=== Input ===
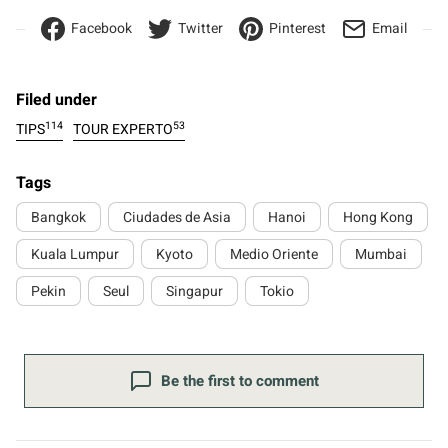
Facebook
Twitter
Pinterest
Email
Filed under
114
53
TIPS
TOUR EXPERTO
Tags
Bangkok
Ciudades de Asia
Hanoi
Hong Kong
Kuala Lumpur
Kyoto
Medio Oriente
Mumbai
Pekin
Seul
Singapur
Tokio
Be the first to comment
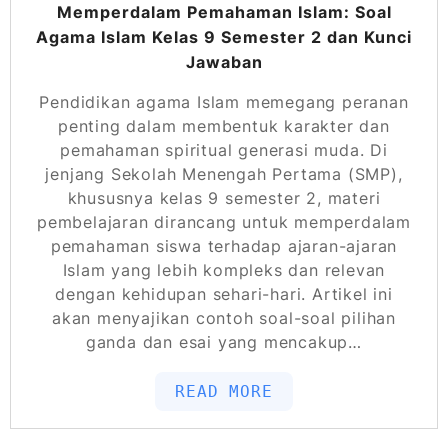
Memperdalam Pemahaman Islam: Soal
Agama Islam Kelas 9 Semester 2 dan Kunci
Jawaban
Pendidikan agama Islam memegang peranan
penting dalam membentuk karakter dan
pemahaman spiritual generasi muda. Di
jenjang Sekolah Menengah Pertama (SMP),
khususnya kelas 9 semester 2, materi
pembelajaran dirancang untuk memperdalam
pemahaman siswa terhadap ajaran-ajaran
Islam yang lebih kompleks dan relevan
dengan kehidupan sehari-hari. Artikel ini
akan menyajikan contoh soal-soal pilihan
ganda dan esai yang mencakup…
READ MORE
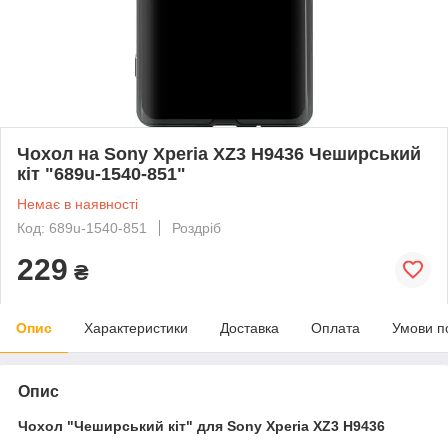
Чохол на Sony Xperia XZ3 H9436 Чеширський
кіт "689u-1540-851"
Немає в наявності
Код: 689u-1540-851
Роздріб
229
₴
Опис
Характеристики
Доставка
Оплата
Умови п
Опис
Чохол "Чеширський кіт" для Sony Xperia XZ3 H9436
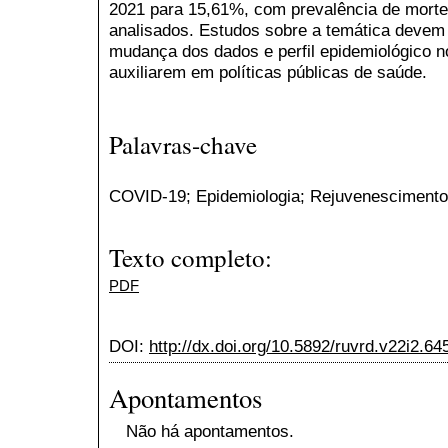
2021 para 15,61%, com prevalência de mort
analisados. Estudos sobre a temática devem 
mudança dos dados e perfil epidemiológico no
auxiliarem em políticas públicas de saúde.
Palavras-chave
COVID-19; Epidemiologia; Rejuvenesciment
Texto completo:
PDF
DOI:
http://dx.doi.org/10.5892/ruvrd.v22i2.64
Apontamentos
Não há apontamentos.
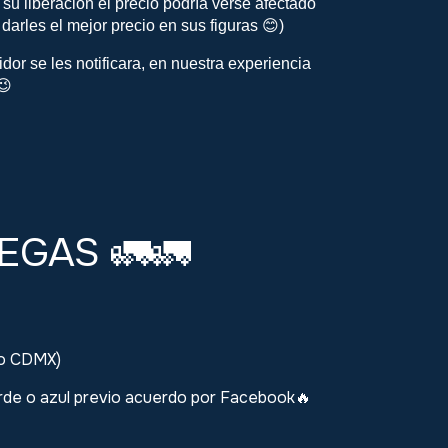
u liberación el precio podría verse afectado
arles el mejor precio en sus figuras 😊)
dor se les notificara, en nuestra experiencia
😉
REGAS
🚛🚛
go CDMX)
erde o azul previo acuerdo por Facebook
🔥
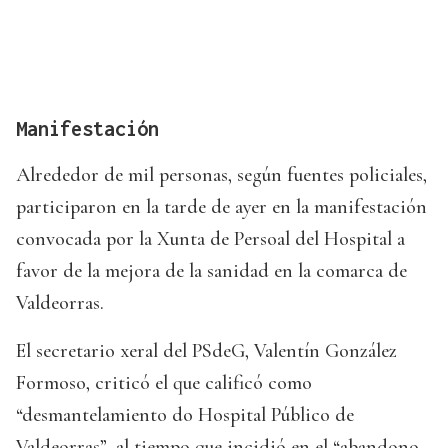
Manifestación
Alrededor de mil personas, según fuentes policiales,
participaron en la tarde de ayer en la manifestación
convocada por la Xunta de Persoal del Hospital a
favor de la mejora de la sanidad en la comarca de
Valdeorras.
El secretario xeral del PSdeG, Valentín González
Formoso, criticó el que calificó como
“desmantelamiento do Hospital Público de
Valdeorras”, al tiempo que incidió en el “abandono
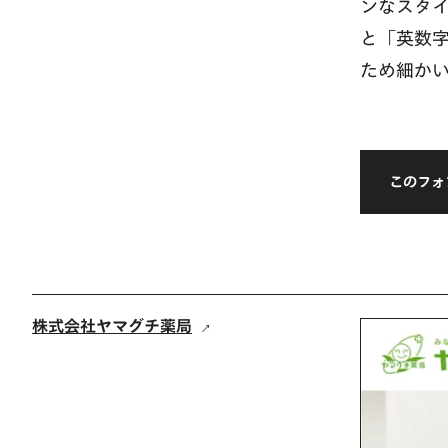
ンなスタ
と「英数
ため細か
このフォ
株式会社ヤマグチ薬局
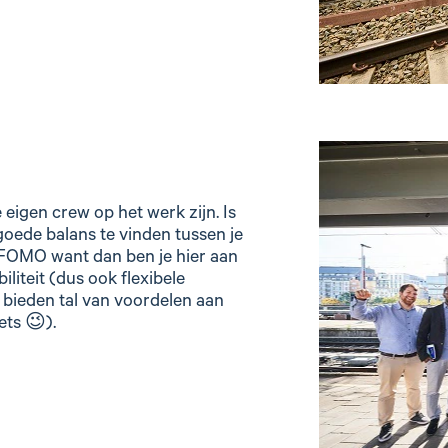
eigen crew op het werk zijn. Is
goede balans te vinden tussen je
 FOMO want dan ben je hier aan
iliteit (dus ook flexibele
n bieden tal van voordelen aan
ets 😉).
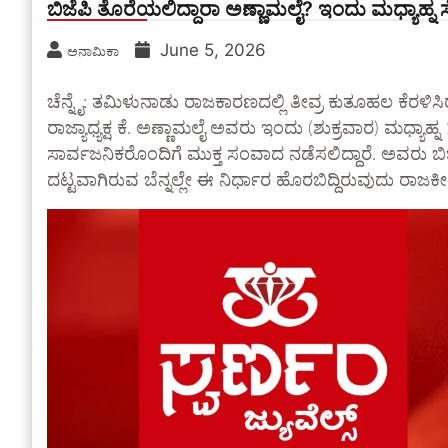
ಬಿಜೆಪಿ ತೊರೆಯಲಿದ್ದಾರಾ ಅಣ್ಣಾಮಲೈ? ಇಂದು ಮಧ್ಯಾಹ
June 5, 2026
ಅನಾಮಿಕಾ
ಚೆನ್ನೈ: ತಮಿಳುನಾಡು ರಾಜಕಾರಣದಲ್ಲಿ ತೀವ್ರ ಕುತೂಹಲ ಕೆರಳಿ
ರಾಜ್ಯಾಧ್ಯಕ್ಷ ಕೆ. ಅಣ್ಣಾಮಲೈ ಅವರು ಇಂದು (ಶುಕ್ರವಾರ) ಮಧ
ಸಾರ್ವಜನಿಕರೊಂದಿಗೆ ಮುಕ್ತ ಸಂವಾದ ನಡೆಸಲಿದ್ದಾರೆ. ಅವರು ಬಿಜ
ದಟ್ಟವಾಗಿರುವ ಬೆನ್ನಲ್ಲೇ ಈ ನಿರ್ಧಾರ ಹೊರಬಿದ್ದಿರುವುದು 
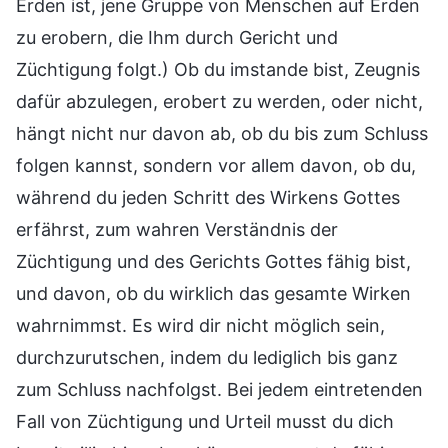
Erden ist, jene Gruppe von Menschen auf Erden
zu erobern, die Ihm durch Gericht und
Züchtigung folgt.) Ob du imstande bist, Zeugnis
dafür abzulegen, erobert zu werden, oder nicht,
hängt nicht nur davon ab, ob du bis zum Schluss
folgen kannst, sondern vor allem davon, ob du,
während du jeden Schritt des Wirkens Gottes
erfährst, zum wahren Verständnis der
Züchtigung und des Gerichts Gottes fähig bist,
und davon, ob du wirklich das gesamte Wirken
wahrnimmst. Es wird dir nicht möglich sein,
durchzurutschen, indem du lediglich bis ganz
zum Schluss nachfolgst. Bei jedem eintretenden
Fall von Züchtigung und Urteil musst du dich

=== Request ===
Leaving out the pictures, print every record exactly as written.

=== Your response ===
Facebook
Twitter
Pinterest
Email
Filed under
114
53
TIPS
TOUR EXPERTO
Tags
Bangkok
Ciudades de Asia
Hanoi
Hong Kong
Kuala Lumpur
Kyoto
Medio Oriente
Mumbai
Pekin
Seul
Singapur
Tokio
Be the first to comment
Memperdalam Pemahaman Islam: Soal
Agama Islam Kelas 9 Semester 2 dan Kunci
Jawaban
Pendidikan agama Islam memegang peranan
penting dalam membentuk karakter dan
pemahaman spiritual generasi muda. Di
jenjang Sekolah Menengah Pertama (SMP),
khususnya kelas 9 semester 2, materi
pembelajaran dirancang untuk memperdalam
pemahaman siswa terhadap ajaran-ajaran
Islam yang lebih kompleks dan relevan
dengan kehidupan sehari-hari. Artikel ini
akan menyajikan contoh soal-soal pilihan
ganda dan esai yang mencakup…
READ MORE
Чохол на Sony Xperia XZ3 H9436 Чеширський
кіт "689u-1540-851"
Немає в наявності
Код: 689u-1540-851
Роздріб
229
₴
Опис
Характеристики
Доставка
Оплата
Умови п
Опис
Чохол "Чеширський кіт" для Sony Xperia XZ3 H9436
2021 para 15,61%, com prevalência de mort
analisados. Estudos sobre a temática devem 
mudança dos dados e perfil epidemiológico no
auxiliarem em políticas públicas de saúde.
Palavras-chave
COVID-19; Epidemiologia; Rejuvenesciment
Texto completo:
PDF
DOI:
http://dx.doi.org/10.5892/ruvrd.v22i2.64
Apontamentos
Não há apontamentos.
u liberación el precio podría verse afectado
arles el mejor precio en sus figuras 😊)
dor se les notificara, en nuestra experiencia
😉
REGAS
🚛🚛
go CDMX)
erde o azul previo acuerdo por Facebook
🔥
Manifestación
Alrededor de mil personas, según fuentes policiales,
participaron en la tarde de ayer en la manifestación
convocada por la Xunta de Persoal del Hospital a
favor de la mejora de la sanidad en la comarca de
Valdeorras.
El secretario xeral del PSdeG, Valentín González
Formoso, criticó el que calificó como
“desmantelamiento do Hospital Público de
Valdeorras”, al tiempo que incidió en el “abandono
ンなスタ
と「英数
ため細か
このフォ
株式会社ヤマグチ薬局
eigen crew op het werk zijn. Is
goede balans te vinden tussen je
 FOMO want dan ben je hier aan
iliteit (dus ook flexibele
n bieden tal van voordelen aan
ets 😉).
ಬಿಜೆಪಿ ತೊರೆಯಲಿದ್ದಾರಾ ಅಣ್ಣಾಮಲೈ? ಇಂದು ಮಧ್ಯಾಹ
June 5, 2026
ಅನಾಮಿಕಾ
ಚೆನ್ನೈ: ತಮಿಳುನಾಡು ರಾಜಕಾರಣದಲ್ಲಿ ತೀವ್ರ ಕುತೂಹಲ ಕೆರಳಿ
ರಾಜ್ಯಾಧ್ಯಕ್ಷ ಕೆ. ಅಣ್ಣಾಮಲೈ ಅವರು ಇಂದು (ಶುಕ್ರವಾರ) ಮಧ
ಸಾರ್ವಜನಿಕರೊಂದಿಗೆ ಮುಕ್ತ ಸಂವಾದ ನಡೆಸಲಿದ್ದಾರೆ. ಅವರು ಬಿಜ
ದಟ್ಟವಾಗಿರುವ ಬೆನ್ನಲ್ಲೇ ಈ ನಿರ್ಧಾರ ಹೊರಬಿದ್ದಿರುವುದು 
Erden ist, jene Gruppe von Menschen auf Erden
zu erobern, die Ihm durch Gericht und
Züchtigung folgt.) Ob du imstande bist, Zeugnis
dafür abzulegen, erobert zu werden, oder nicht,
hängt nicht nur davon ab, ob du bis zum Schluss
folgen kannst, sondern vor allem davon, ob du,
während du jeden Schritt des Wirkens Gottes
erfährst, zum wahren Verständnis der
Züchtigung und des Gerichts Gottes fähig bist,
und davon, ob du wirklich das gesamte Wirken
wahrnimmst. Es wird dir nicht möglich sein,
durchzurutschen, indem du lediglich bis ganz
zum Schluss nachfolgst. Bei jedem eintretenden
Fall von Züchtigung und Urteil musst du dich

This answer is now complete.